BEGIN

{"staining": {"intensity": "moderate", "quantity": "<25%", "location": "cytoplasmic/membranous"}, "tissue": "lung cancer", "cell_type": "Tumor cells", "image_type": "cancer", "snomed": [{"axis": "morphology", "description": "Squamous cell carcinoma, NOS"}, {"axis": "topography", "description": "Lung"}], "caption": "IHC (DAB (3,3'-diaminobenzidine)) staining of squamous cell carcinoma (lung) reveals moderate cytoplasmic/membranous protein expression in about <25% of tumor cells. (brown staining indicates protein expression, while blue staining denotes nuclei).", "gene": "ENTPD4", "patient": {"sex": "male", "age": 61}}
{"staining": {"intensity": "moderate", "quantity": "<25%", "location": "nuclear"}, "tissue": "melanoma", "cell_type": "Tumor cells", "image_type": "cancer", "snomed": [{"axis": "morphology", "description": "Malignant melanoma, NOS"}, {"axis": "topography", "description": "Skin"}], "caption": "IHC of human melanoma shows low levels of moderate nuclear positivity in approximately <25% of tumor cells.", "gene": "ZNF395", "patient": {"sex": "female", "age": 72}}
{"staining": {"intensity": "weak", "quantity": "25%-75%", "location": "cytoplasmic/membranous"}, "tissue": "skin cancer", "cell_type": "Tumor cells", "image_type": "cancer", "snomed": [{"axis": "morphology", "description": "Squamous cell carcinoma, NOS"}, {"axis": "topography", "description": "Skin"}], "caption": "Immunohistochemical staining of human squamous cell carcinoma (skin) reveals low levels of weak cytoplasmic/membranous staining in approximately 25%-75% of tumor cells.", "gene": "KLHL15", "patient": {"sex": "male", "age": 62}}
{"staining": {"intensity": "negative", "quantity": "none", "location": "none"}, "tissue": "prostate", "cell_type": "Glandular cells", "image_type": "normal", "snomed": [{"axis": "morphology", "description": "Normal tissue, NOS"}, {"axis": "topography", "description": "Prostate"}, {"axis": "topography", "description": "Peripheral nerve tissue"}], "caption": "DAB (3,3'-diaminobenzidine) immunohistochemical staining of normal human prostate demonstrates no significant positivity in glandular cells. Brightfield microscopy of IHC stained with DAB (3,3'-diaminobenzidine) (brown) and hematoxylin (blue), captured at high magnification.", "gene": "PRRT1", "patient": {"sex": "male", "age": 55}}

END

[Assignment]
Write out exactly the lines from the beginning of the material above through the line with "of human melanoma", including both and omitting all others.

[Task answer]
{"staining": {"intensity": "moderate", "quantity": "<25%", "location": "cytoplasmic/membranous"}, "tissue": "lung cancer", "cell_type": "Tumor cells", "image_type": "cancer", "snomed": [{"axis": "morphology", "description": "Squamous cell carcinoma, NOS"}, {"axis": "topography", "description": "Lung"}], "caption": "IHC (DAB (3,3'-diaminobenzidine)) staining of squamous cell carcinoma (lung) reveals moderate cytoplasmic/membranous protein expression in about <25% of tumor cells. (brown staining indicates protein expression, while blue staining denotes nuclei).", "gene": "ENTPD4", "patient": {"sex": "male", "age": 61}}
{"staining": {"intensity": "moderate", "quantity": "<25%", "location": "nuclear"}, "tissue": "melanoma", "cell_type": "Tumor cells", "image_type": "cancer", "snomed": [{"axis": "morphology", "description": "Malignant melanoma, NOS"}, {"axis": "topography", "description": "Skin"}], "caption": "IHC of human melanoma shows low levels of moderate nuclear positivity in approximately <25% of tumor cells.", "gene": "ZNF395", "patient": {"sex": "female", "age": 72}}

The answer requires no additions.